From all directions people continue to ask for priests. A Protestant, whose wife is a Catholic, and who likes Catholics himself, has, in the Bishop’s absence, offered us a piece of land at the River Thames,[5] where there is a lot of land, to build a Catholic mission station there.
We are waiting for new reinforcements, but we only have at this stage vague hopes based on what our confrères told us on their arrival, that you were not thinking of delaying a new dispatch.[6]
Time is running out. The mail bag is going to be closed and sent to the ship. I commend myself to your good prayers and to those of all our beloved confrères whom I embrace and greet in the sacred hearts of Jesus and his divine mother and ours.
Receive, please, my deepest respect, with which I have the honour to be,
Very Reverend Father Superior,
Your most humble and obedient servant,
Maxime Petit, mis(sionary) apost(olic)


  1. Cf Docs 51 [1], 58 [3]
  2. un naturel des missionaires hérétiques – possibly a native catechist? - translator’s note
  3. For jollier, read géolier.
  4. Fathers Jean-Baptiste Epalle and Jean-Baptiste Petit-Jean left on 4th January 1840 to set up the mission at Whangaroa (cf Docs 45 [2]. 53 [2])

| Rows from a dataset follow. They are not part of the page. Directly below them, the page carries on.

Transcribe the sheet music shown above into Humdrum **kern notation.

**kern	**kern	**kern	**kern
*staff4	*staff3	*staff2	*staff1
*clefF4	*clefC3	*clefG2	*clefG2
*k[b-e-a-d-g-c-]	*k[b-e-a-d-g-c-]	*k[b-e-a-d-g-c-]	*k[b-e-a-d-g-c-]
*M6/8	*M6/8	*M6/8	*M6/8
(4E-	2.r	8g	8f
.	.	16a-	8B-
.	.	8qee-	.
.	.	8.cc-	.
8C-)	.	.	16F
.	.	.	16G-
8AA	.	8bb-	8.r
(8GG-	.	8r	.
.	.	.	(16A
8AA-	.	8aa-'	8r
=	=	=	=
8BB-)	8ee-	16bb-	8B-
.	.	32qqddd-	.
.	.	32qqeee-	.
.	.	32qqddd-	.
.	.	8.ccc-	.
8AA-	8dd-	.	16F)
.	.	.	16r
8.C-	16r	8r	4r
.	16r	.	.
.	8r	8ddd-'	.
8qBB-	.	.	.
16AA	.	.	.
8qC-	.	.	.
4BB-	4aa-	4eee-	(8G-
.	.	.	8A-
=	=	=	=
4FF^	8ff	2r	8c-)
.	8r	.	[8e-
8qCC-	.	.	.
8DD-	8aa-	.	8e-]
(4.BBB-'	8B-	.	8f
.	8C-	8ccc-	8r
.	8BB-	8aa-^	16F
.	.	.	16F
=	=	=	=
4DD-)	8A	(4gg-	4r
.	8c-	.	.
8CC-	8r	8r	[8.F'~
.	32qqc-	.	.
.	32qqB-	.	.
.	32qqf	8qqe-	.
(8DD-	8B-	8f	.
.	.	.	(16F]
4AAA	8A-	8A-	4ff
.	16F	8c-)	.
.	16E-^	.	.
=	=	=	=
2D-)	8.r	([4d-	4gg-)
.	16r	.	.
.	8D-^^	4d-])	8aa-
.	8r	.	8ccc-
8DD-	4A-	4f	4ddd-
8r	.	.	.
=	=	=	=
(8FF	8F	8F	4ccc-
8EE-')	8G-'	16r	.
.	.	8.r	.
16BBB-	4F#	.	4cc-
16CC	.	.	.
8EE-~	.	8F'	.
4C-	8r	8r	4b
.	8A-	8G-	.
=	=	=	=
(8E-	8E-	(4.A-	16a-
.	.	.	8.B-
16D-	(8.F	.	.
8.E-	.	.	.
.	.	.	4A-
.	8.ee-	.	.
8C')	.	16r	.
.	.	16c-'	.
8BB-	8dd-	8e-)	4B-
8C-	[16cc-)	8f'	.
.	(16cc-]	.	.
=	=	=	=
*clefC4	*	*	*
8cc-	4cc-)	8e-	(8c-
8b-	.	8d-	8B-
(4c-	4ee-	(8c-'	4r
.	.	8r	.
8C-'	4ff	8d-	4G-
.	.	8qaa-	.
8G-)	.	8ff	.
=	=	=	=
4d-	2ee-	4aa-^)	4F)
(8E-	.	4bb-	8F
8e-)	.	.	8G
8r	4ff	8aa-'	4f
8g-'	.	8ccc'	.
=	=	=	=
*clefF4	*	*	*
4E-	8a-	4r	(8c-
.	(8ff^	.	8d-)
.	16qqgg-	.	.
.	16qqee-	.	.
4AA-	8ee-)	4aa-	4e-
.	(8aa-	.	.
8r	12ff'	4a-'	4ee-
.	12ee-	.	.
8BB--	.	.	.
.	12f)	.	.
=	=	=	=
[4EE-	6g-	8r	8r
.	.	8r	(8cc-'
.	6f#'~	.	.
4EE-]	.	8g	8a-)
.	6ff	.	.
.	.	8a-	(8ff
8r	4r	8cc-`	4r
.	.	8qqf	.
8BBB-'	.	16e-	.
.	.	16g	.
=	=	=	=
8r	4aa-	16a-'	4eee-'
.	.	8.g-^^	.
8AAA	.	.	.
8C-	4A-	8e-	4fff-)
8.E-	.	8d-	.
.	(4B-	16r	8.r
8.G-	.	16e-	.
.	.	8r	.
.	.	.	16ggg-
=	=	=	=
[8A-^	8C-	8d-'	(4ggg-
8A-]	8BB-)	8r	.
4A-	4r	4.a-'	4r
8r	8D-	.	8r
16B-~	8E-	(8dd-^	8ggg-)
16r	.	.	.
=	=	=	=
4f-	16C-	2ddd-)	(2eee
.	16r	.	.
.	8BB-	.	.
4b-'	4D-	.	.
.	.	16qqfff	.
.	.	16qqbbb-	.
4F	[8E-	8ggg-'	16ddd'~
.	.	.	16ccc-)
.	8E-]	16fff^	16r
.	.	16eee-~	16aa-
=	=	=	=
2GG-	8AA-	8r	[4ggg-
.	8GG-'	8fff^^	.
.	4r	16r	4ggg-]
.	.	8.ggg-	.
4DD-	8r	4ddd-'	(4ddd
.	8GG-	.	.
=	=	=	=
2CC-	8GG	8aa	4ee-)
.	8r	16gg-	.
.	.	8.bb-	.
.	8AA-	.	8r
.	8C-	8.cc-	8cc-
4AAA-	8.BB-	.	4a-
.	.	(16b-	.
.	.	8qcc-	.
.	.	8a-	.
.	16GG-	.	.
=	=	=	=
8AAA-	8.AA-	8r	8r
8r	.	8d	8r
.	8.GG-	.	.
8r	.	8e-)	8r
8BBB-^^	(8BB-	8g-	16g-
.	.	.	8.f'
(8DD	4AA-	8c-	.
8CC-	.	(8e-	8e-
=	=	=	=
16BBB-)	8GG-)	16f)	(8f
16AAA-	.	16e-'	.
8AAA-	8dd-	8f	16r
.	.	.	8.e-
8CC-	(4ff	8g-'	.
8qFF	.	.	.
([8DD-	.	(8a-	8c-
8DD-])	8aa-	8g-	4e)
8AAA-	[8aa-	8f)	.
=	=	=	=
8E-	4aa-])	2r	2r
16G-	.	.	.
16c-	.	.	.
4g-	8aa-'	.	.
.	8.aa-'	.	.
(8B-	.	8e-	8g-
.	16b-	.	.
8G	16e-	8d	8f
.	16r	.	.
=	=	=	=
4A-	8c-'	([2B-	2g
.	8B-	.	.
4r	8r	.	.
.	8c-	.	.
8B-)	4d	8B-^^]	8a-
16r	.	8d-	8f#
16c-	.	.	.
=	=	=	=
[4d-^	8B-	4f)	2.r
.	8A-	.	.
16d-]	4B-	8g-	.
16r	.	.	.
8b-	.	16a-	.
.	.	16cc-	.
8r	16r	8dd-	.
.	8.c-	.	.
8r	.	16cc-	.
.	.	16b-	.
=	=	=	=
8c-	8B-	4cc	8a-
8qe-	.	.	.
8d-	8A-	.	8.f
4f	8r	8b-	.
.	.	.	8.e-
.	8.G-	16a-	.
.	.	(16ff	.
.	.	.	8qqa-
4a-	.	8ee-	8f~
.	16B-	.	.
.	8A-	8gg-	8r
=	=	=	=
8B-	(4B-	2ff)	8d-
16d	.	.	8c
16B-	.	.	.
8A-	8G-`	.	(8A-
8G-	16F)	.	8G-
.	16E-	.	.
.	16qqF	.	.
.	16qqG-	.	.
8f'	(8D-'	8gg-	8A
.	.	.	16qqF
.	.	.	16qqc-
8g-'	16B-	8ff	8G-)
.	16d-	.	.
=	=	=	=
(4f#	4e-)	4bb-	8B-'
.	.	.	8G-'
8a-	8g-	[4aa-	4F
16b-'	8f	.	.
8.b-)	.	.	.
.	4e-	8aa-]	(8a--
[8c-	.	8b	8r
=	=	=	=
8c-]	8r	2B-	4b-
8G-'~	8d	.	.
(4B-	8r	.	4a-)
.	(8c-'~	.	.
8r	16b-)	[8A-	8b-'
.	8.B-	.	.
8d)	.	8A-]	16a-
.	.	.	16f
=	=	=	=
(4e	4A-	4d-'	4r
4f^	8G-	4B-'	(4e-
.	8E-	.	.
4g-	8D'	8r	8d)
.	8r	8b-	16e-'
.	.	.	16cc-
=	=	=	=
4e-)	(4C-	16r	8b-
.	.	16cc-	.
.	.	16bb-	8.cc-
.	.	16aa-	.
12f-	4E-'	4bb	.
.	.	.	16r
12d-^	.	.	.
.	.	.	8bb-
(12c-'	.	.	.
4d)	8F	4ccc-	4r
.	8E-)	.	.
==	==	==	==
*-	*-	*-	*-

  5. On the maps of the time the name River Thames designated not only what is now called the Firth of Thames but also the whole of the Hauraki Gulf (cf Ross p 88 and the maps pp 36 and 115, and Doc 103 [1]. The land offered to the mission was somewhere in the surrounding region.
  6. The Marists of the third group, which arrived in the Bay of Islands on the 9th or 10th December 1839 were Fathers Chevron, Comte, Petit-Jean, Viard and Brother Attale (Grimaud) (Docs 47 [2], 62 [2], 91 [3]). The missionaries of the fourth group had already left Brest on 10th February 1840. They would arrive at the Bay on 11th July 1840 (Docs 64 [1], 86 [3]). They were Brothers Claude-Marie (Jean-Claude Bertrand) and Amon (Claude Duperron) and Fathers Jean Pèzant and Jean-André Tripe.